▶ _TASK REQUIREMENTS_: With the images excluded, set down every line of the listing below exactly.

----

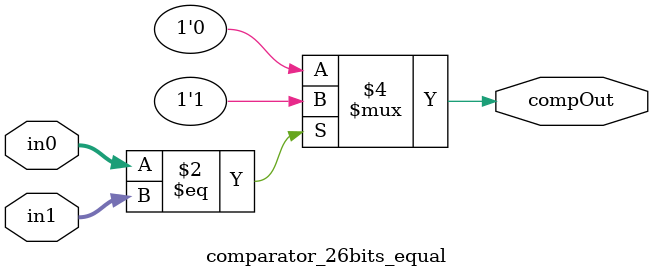
<source format=v>
module comparator_26bits_equal(input [25:0] in0, input [25:0] in1, output reg compOut);

  always @ (in0, in1)
    begin
      if (in0 == in1)
        compOut = 1'b1;
      else
        compOut = 1'b0;
    end

endmodule

</source>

----

▶ _FINISHED TASK_:
<source format=v>
module comparator_26bits_equal(input [25:0] in0, input [25:0] in1, output reg compOut);

  always @ (in0, in1)
    begin
      if (in0 == in1)
        compOut = 1'b1;
      else
        compOut = 1'b0;
    end

endmodule

</source>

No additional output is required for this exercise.